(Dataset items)
============

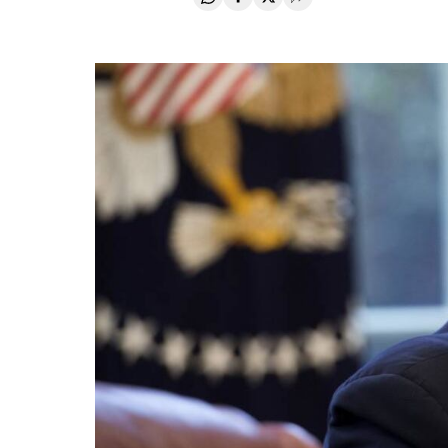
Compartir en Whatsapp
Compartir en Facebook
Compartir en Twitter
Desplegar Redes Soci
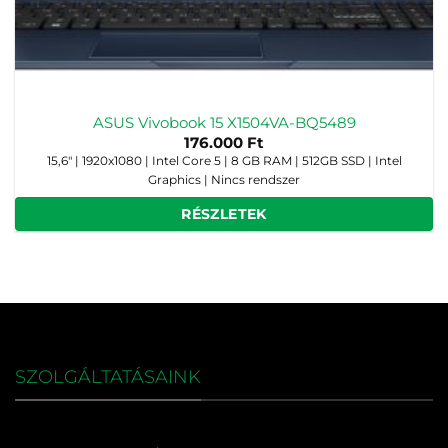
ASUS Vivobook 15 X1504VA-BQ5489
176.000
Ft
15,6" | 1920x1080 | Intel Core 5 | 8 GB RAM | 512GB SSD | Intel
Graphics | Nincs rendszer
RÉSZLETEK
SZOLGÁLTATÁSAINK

============

■ What the task requires ■
A copy of each line in the data above that holds the string "Compartir" is needed.

■ Response ■
Compartir en Whatsapp
Compartir en Facebook
Compartir en Twitter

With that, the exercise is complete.